What you are asked to do:
Print the lines of the listing below verbatim from its first line through the line bearing "5: (566, 352, 2.04)". Any pictures are to be omitted.

Segment Start: Data

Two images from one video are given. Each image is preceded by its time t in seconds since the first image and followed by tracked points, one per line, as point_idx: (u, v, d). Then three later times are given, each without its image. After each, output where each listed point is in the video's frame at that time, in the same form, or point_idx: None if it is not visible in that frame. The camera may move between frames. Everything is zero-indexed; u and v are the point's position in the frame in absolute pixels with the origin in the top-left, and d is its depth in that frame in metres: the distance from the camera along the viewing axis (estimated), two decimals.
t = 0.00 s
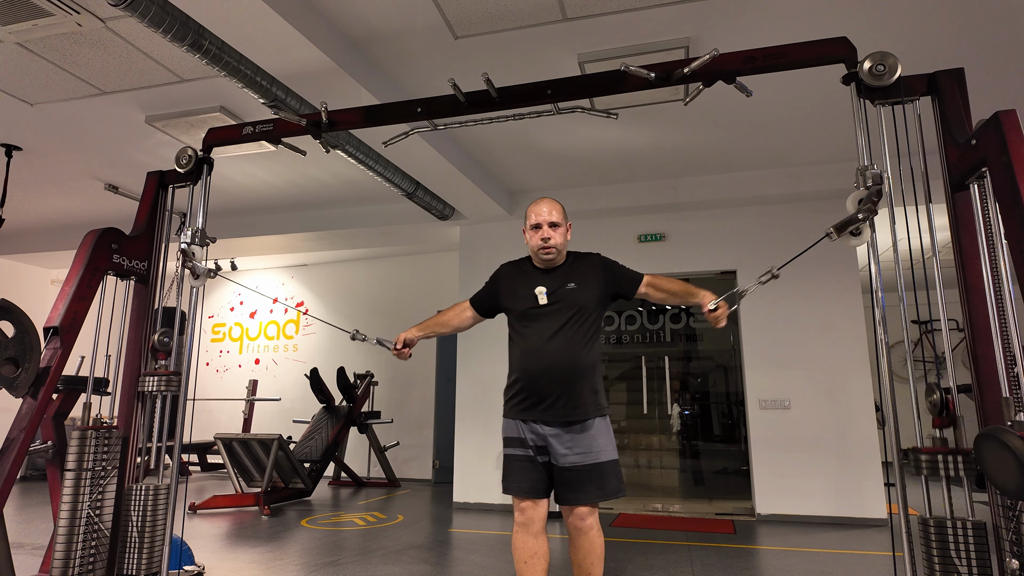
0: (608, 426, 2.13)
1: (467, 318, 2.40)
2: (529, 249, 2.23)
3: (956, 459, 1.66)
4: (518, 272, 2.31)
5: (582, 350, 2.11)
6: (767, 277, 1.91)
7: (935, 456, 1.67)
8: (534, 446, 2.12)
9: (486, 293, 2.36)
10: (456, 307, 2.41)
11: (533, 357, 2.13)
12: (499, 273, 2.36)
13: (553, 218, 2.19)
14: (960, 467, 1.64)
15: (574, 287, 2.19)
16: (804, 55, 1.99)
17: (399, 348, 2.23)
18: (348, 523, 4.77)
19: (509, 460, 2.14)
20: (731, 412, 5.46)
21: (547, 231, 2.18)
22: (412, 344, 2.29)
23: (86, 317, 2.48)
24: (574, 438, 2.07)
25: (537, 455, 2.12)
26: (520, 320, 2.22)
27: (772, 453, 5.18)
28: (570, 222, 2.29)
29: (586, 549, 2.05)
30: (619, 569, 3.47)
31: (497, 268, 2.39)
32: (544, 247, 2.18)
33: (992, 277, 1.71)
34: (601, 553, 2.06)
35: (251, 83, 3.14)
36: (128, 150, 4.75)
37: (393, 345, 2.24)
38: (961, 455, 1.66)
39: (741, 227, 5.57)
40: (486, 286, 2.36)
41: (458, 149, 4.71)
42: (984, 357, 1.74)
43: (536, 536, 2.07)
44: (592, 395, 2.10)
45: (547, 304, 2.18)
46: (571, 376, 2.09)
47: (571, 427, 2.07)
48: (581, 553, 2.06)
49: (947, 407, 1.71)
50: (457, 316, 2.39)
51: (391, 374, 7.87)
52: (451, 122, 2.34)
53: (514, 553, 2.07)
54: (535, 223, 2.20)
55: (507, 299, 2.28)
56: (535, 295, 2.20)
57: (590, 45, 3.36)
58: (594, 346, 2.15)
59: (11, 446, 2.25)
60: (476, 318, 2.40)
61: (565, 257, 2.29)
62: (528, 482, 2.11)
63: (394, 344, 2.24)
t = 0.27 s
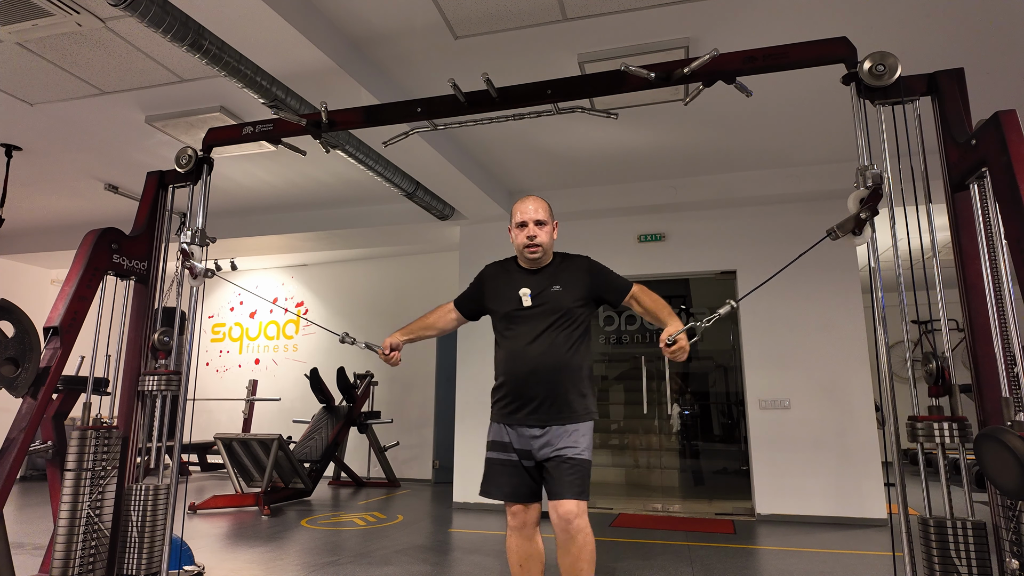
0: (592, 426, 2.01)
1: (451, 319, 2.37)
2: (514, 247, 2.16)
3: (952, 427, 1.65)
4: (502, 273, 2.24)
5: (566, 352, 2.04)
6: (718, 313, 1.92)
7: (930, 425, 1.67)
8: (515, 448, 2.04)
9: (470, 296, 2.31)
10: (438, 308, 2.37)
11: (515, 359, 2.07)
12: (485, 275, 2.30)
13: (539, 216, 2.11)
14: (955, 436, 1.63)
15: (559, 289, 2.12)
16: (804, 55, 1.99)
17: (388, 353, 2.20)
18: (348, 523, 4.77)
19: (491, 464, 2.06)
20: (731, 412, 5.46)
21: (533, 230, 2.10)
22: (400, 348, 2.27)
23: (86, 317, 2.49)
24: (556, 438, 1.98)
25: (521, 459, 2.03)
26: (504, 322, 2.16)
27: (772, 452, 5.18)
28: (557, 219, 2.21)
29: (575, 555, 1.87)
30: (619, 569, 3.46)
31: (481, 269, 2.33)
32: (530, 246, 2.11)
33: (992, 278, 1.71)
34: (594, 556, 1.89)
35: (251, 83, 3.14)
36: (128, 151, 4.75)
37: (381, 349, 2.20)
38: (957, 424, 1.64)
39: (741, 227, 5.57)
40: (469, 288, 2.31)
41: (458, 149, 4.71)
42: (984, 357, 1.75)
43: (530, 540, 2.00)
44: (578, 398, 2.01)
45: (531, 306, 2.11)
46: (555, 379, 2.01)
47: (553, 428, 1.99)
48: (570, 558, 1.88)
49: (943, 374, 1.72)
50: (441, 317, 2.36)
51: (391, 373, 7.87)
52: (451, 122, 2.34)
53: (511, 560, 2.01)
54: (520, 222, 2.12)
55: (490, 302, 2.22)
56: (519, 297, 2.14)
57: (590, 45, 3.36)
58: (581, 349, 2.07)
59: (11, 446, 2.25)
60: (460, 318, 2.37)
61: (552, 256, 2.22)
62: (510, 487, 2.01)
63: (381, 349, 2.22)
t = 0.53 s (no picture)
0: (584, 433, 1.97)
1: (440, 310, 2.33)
2: (507, 244, 2.07)
3: (951, 423, 1.64)
4: (495, 270, 2.19)
5: (558, 355, 1.97)
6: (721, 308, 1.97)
7: (929, 420, 1.66)
8: (504, 453, 2.03)
9: (462, 293, 2.27)
10: (428, 301, 2.34)
11: (505, 361, 2.02)
12: (476, 271, 2.25)
13: (534, 211, 2.04)
14: (954, 431, 1.62)
15: (552, 289, 2.05)
16: (804, 55, 1.99)
17: (372, 344, 2.21)
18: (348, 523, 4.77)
19: (481, 468, 2.06)
20: (731, 412, 5.46)
21: (527, 224, 2.02)
22: (386, 339, 2.27)
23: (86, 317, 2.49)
24: (544, 445, 1.94)
25: (510, 464, 2.02)
26: (495, 322, 2.11)
27: (772, 452, 5.18)
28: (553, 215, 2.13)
29: (548, 562, 1.80)
30: (619, 569, 3.47)
31: (472, 265, 2.28)
32: (524, 241, 2.02)
33: (992, 278, 1.71)
34: (572, 566, 1.80)
35: (251, 83, 3.14)
36: (128, 151, 4.75)
37: (365, 339, 2.21)
38: (956, 420, 1.64)
39: (741, 227, 5.57)
40: (460, 285, 2.27)
41: (458, 149, 4.71)
42: (984, 357, 1.75)
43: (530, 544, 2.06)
44: (570, 403, 1.96)
45: (523, 307, 2.05)
46: (545, 382, 1.96)
47: (543, 434, 1.95)
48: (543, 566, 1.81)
49: (942, 370, 1.73)
50: (430, 310, 2.33)
51: (391, 374, 7.87)
52: (451, 122, 2.34)
53: (511, 563, 2.07)
54: (514, 217, 2.04)
55: (481, 300, 2.17)
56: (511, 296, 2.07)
57: (589, 45, 3.36)
58: (574, 352, 2.01)
59: (11, 446, 2.25)
60: (450, 313, 2.32)
61: (546, 254, 2.14)
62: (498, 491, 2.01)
63: (367, 339, 2.21)
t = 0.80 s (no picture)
0: (583, 434, 1.94)
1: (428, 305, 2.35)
2: (501, 236, 2.06)
3: (951, 423, 1.64)
4: (488, 266, 2.18)
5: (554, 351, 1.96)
6: (720, 306, 1.95)
7: (929, 420, 1.66)
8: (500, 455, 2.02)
9: (455, 291, 2.27)
10: (416, 297, 2.36)
11: (501, 359, 2.01)
12: (466, 267, 2.24)
13: (526, 202, 2.02)
14: (954, 431, 1.62)
15: (547, 284, 2.03)
16: (803, 55, 1.99)
17: (359, 341, 2.20)
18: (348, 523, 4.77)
19: (478, 469, 2.05)
20: (731, 412, 5.46)
21: (520, 216, 2.01)
22: (375, 336, 2.26)
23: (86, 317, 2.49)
24: (541, 446, 1.92)
25: (505, 466, 2.01)
26: (490, 320, 2.11)
27: (772, 452, 5.18)
28: (546, 206, 2.11)
29: (551, 565, 1.80)
30: (619, 569, 3.47)
31: (464, 259, 2.27)
32: (518, 233, 2.01)
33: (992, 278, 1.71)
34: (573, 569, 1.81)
35: (251, 83, 3.13)
36: (128, 151, 4.75)
37: (353, 335, 2.20)
38: (956, 419, 1.64)
39: (741, 227, 5.57)
40: (453, 279, 2.27)
41: (458, 149, 4.70)
42: (984, 357, 1.75)
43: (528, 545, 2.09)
44: (568, 400, 1.94)
45: (517, 303, 2.04)
46: (541, 380, 1.95)
47: (539, 434, 1.93)
48: (546, 569, 1.81)
49: (942, 370, 1.73)
50: (419, 306, 2.35)
51: (391, 374, 7.87)
52: (451, 122, 2.34)
53: (506, 564, 2.10)
54: (507, 208, 2.03)
55: (475, 298, 2.16)
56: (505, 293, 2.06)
57: (589, 45, 3.36)
58: (570, 348, 2.00)
59: (11, 446, 2.24)
60: (438, 309, 2.35)
61: (540, 246, 2.13)
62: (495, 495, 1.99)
63: (354, 335, 2.21)
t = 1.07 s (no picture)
0: (573, 433, 1.94)
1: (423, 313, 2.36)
2: (493, 242, 2.07)
3: (951, 422, 1.64)
4: (480, 270, 2.19)
5: (545, 356, 1.96)
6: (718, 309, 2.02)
7: (929, 419, 1.66)
8: (491, 456, 2.01)
9: (448, 296, 2.28)
10: (409, 303, 2.37)
11: (492, 362, 2.01)
12: (460, 272, 2.25)
13: (519, 207, 2.03)
14: (954, 430, 1.62)
15: (539, 289, 2.03)
16: (803, 55, 1.99)
17: (356, 349, 2.21)
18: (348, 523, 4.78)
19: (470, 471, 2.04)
20: (731, 412, 5.47)
21: (512, 221, 2.02)
22: (370, 343, 2.27)
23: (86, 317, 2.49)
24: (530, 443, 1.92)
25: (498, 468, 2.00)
26: (481, 324, 2.11)
27: (772, 452, 5.18)
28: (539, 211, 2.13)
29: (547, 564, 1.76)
30: (619, 569, 3.47)
31: (456, 265, 2.28)
32: (511, 238, 2.01)
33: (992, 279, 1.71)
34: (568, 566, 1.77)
35: (251, 83, 3.13)
36: (128, 151, 4.75)
37: (349, 343, 2.21)
38: (956, 419, 1.64)
39: (741, 227, 5.57)
40: (446, 286, 2.29)
41: (458, 149, 4.70)
42: (984, 357, 1.75)
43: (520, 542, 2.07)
44: (559, 403, 1.93)
45: (509, 308, 2.04)
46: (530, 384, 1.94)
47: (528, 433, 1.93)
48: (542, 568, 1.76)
49: (942, 370, 1.73)
50: (412, 313, 2.35)
51: (391, 374, 7.87)
52: (451, 122, 2.34)
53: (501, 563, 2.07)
54: (500, 213, 2.04)
55: (467, 303, 2.17)
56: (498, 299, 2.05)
57: (589, 45, 3.36)
58: (561, 352, 2.00)
59: (11, 446, 2.24)
60: (431, 314, 2.35)
61: (533, 252, 2.13)
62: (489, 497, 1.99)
63: (353, 346, 2.21)
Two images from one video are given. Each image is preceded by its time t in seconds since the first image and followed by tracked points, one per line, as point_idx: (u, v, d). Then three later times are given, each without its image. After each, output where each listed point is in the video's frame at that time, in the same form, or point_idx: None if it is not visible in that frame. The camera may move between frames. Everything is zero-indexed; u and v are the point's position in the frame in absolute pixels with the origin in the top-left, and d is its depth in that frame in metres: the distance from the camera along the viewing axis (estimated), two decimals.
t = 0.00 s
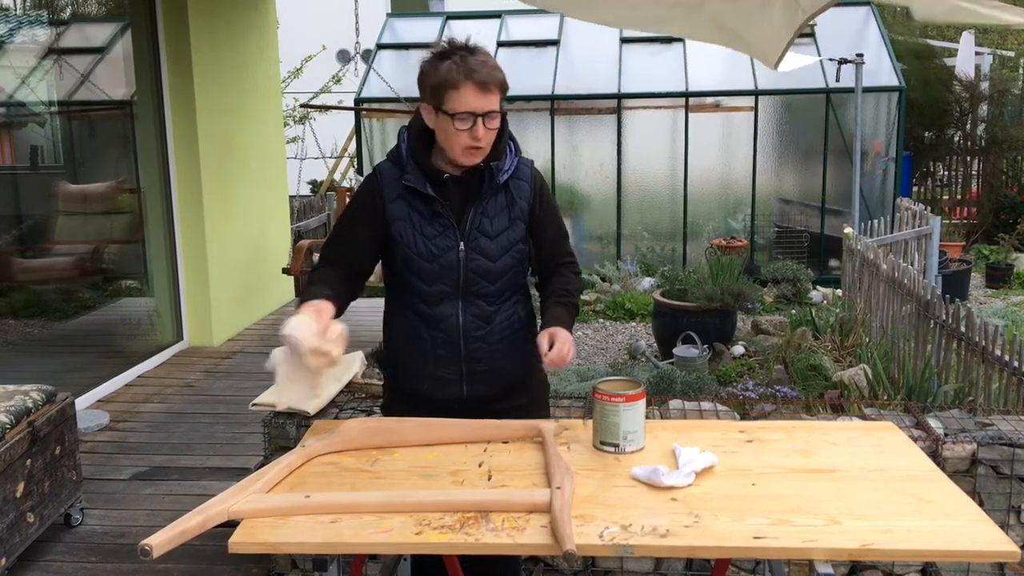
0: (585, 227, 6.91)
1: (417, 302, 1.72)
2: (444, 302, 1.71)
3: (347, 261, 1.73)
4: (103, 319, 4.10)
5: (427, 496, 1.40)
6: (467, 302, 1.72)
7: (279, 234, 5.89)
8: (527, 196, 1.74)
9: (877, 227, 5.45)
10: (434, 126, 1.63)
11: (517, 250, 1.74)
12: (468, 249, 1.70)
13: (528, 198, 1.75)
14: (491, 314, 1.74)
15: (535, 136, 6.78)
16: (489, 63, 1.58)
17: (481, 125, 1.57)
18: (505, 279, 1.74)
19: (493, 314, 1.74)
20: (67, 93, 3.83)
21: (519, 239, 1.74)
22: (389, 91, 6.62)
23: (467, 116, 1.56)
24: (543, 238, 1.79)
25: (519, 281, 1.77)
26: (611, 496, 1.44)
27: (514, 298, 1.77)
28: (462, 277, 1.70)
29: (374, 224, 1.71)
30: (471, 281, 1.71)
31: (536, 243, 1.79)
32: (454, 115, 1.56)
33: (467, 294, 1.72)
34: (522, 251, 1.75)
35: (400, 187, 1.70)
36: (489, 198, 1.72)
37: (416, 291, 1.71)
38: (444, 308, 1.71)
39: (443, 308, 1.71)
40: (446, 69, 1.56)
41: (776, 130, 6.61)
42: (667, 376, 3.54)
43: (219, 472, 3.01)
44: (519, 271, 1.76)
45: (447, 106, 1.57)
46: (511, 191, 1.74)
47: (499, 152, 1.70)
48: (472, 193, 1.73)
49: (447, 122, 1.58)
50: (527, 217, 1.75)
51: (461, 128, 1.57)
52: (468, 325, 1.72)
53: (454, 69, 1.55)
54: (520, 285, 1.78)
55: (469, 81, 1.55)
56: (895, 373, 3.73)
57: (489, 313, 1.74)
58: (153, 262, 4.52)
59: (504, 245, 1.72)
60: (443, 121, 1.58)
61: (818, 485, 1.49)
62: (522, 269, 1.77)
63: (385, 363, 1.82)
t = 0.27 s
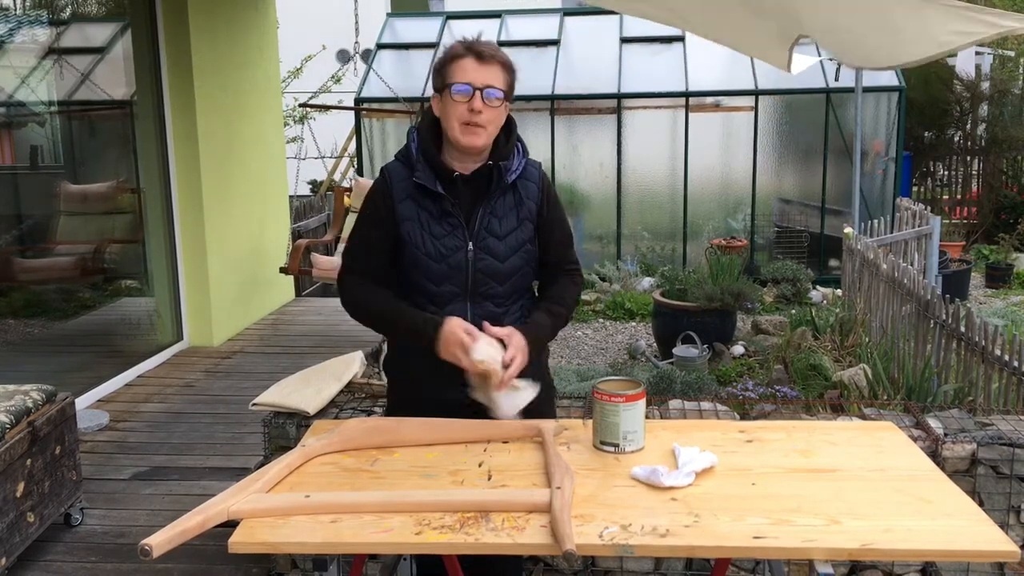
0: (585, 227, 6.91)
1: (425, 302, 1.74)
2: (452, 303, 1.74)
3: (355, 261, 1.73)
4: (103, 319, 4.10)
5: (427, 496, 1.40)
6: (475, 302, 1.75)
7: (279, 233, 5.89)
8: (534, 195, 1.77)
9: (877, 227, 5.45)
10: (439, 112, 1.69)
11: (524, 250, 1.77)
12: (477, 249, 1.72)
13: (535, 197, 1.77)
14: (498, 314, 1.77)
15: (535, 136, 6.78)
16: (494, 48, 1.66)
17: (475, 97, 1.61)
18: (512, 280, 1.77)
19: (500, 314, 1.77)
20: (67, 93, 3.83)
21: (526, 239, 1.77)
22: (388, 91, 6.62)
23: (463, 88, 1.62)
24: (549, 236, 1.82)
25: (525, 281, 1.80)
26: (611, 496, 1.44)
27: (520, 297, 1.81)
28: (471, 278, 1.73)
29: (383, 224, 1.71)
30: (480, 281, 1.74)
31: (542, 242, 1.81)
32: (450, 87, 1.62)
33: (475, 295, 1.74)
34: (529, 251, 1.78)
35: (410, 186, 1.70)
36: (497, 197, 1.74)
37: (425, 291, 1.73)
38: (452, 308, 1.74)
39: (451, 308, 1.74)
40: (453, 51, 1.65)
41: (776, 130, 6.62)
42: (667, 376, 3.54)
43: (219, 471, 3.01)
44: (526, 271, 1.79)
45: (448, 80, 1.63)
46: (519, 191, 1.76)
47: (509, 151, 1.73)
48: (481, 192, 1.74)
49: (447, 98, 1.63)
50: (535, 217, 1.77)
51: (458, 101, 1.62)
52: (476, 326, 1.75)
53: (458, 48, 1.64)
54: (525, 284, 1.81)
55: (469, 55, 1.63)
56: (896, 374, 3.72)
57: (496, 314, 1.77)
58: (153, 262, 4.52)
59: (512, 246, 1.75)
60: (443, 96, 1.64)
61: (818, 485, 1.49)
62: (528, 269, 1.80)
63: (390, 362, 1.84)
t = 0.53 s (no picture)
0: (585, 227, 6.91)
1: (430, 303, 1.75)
2: (457, 305, 1.74)
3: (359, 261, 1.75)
4: (103, 319, 4.10)
5: (427, 496, 1.40)
6: (479, 304, 1.76)
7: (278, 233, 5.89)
8: (540, 198, 1.77)
9: (877, 227, 5.45)
10: (445, 111, 1.70)
11: (530, 252, 1.77)
12: (482, 251, 1.72)
13: (542, 200, 1.78)
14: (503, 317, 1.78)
15: (535, 137, 6.79)
16: (501, 47, 1.66)
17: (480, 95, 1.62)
18: (517, 283, 1.77)
19: (505, 316, 1.78)
20: (68, 93, 3.83)
21: (532, 241, 1.77)
22: (388, 91, 6.62)
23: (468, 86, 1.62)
24: (555, 239, 1.82)
25: (531, 284, 1.81)
26: (611, 496, 1.44)
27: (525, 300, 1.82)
28: (476, 280, 1.73)
29: (387, 223, 1.71)
30: (484, 284, 1.74)
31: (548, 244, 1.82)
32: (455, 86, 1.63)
33: (480, 297, 1.75)
34: (535, 254, 1.79)
35: (414, 186, 1.71)
36: (502, 199, 1.74)
37: (429, 292, 1.74)
38: (457, 310, 1.75)
39: (456, 310, 1.75)
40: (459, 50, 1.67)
41: (776, 130, 6.63)
42: (667, 376, 3.55)
43: (219, 471, 3.01)
44: (531, 273, 1.79)
45: (453, 79, 1.64)
46: (525, 193, 1.76)
47: (515, 153, 1.73)
48: (487, 193, 1.75)
49: (452, 96, 1.64)
50: (540, 219, 1.78)
51: (462, 98, 1.63)
52: (480, 328, 1.77)
53: (465, 47, 1.65)
54: (531, 287, 1.82)
55: (475, 54, 1.64)
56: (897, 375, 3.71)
57: (501, 316, 1.78)
58: (153, 262, 4.52)
59: (517, 248, 1.75)
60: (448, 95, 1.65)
61: (817, 485, 1.49)
62: (534, 272, 1.80)
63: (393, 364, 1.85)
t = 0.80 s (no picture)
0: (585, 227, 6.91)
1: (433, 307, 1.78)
2: (459, 308, 1.77)
3: (363, 263, 1.78)
4: (103, 319, 4.10)
5: (427, 495, 1.40)
6: (481, 308, 1.78)
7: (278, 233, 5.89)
8: (543, 203, 1.79)
9: (877, 227, 5.45)
10: (451, 113, 1.70)
11: (532, 256, 1.79)
12: (484, 255, 1.74)
13: (545, 204, 1.80)
14: (505, 320, 1.81)
15: (535, 136, 6.79)
16: (508, 49, 1.66)
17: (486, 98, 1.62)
18: (519, 287, 1.79)
19: (507, 319, 1.81)
20: (68, 92, 3.83)
21: (535, 246, 1.79)
22: (388, 91, 6.62)
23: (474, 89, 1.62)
24: (558, 243, 1.84)
25: (532, 288, 1.83)
26: (611, 496, 1.44)
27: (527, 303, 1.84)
28: (478, 285, 1.76)
29: (391, 225, 1.75)
30: (487, 288, 1.77)
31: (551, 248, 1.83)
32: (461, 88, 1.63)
33: (482, 301, 1.77)
34: (537, 258, 1.81)
35: (417, 189, 1.74)
36: (506, 203, 1.76)
37: (432, 295, 1.76)
38: (460, 313, 1.77)
39: (458, 314, 1.77)
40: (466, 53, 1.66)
41: (776, 130, 6.63)
42: (667, 376, 3.55)
43: (219, 471, 3.01)
44: (533, 278, 1.81)
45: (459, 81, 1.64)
46: (529, 197, 1.78)
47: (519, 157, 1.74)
48: (490, 197, 1.77)
49: (458, 99, 1.64)
50: (543, 223, 1.80)
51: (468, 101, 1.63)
52: (483, 331, 1.79)
53: (471, 49, 1.65)
54: (533, 290, 1.84)
55: (482, 56, 1.64)
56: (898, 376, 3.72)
57: (502, 320, 1.80)
58: (154, 262, 4.52)
59: (520, 253, 1.77)
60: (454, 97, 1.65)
61: (818, 484, 1.49)
62: (536, 276, 1.83)
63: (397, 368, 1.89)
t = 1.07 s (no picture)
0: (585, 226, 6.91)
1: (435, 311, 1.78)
2: (461, 312, 1.77)
3: (363, 271, 1.78)
4: (102, 318, 4.10)
5: (427, 495, 1.40)
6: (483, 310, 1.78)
7: (278, 233, 5.88)
8: (542, 204, 1.79)
9: (877, 227, 5.44)
10: (445, 117, 1.70)
11: (532, 257, 1.80)
12: (485, 258, 1.75)
13: (543, 205, 1.80)
14: (507, 322, 1.81)
15: (535, 136, 6.79)
16: (499, 51, 1.66)
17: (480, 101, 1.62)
18: (520, 288, 1.80)
19: (509, 321, 1.81)
20: (67, 92, 3.83)
21: (535, 246, 1.80)
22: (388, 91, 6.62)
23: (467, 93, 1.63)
24: (558, 242, 1.84)
25: (534, 289, 1.83)
26: (611, 495, 1.44)
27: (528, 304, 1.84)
28: (480, 287, 1.76)
29: (389, 231, 1.75)
30: (489, 290, 1.77)
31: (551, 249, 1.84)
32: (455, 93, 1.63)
33: (484, 304, 1.78)
34: (538, 258, 1.81)
35: (414, 193, 1.74)
36: (504, 204, 1.76)
37: (433, 299, 1.77)
38: (462, 317, 1.77)
39: (461, 317, 1.77)
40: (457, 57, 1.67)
41: (776, 130, 6.63)
42: (667, 376, 3.54)
43: (219, 471, 3.01)
44: (534, 278, 1.82)
45: (452, 86, 1.65)
46: (527, 197, 1.78)
47: (516, 159, 1.74)
48: (489, 199, 1.77)
49: (451, 104, 1.64)
50: (542, 223, 1.80)
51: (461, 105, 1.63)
52: (486, 334, 1.79)
53: (463, 52, 1.65)
54: (534, 291, 1.84)
55: (474, 59, 1.64)
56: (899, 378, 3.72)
57: (504, 322, 1.81)
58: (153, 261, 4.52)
59: (520, 255, 1.78)
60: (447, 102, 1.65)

Segment End: Data

Written answer:
Two images from one video are given. Each image is preceded by its time t in seconds since the first image and followed by tracked points, one per line, as point_idx: (u, v, d). Then three later times are given, each without its image. After each, output where each listed point is in the video's frame at that time, in the same form, or point_idx: None if it is not visible in that frame. The camera may move between frames. Everything is zero-indexed; u and v are the point's position in the frame in absolute pixels with the origin in the top-left, and d is its depth in that frame in metres: the distance from the camera along the viewing axis (estimated), two decimals.
t = 0.00 s
0: (608, 426, 2.13)
1: (467, 318, 2.40)
2: (529, 249, 2.23)
3: (956, 459, 1.66)
4: (518, 272, 2.31)
5: (582, 350, 2.11)
6: (767, 277, 1.91)
7: (935, 456, 1.67)
8: (534, 446, 2.12)
9: (486, 293, 2.36)
10: (456, 307, 2.41)
11: (533, 357, 2.13)
12: (499, 273, 2.36)
13: (553, 218, 2.19)
14: (960, 467, 1.64)
15: (574, 287, 2.19)
16: (804, 55, 1.99)
17: (399, 348, 2.23)
18: (348, 523, 4.77)
19: (509, 460, 2.14)
20: (731, 412, 5.46)
21: (547, 231, 2.18)
22: (412, 344, 2.29)
23: (86, 317, 2.48)
24: (574, 438, 2.07)
25: (537, 455, 2.12)
26: (520, 320, 2.22)
27: (772, 453, 5.18)
28: (570, 222, 2.29)
29: (586, 549, 2.05)
30: (619, 569, 3.47)
31: (497, 268, 2.39)
32: (544, 247, 2.18)
33: (992, 277, 1.71)
34: (601, 553, 2.06)
35: (251, 83, 3.14)
36: (128, 150, 4.75)
37: (393, 345, 2.24)
38: (961, 455, 1.66)
39: (741, 227, 5.57)
40: (486, 286, 2.36)
41: (458, 149, 4.71)
42: (984, 357, 1.74)
43: (536, 536, 2.07)
44: (592, 395, 2.10)
45: (547, 304, 2.18)
46: (571, 376, 2.09)
47: (571, 427, 2.07)
48: (581, 553, 2.06)
49: (947, 407, 1.71)
50: (457, 316, 2.39)
51: (391, 374, 7.87)
52: (451, 122, 2.34)
53: (514, 553, 2.07)
54: (535, 223, 2.20)
55: (507, 299, 2.28)
56: (535, 295, 2.20)
57: (590, 45, 3.36)
58: (594, 346, 2.15)
59: (11, 446, 2.25)
60: (476, 318, 2.40)
61: (565, 257, 2.29)
62: (528, 482, 2.11)
63: (394, 344, 2.24)
t = 0.27 s
0: (592, 426, 2.01)
1: (451, 319, 2.37)
2: (514, 247, 2.16)
3: (952, 427, 1.65)
4: (502, 273, 2.24)
5: (566, 352, 2.04)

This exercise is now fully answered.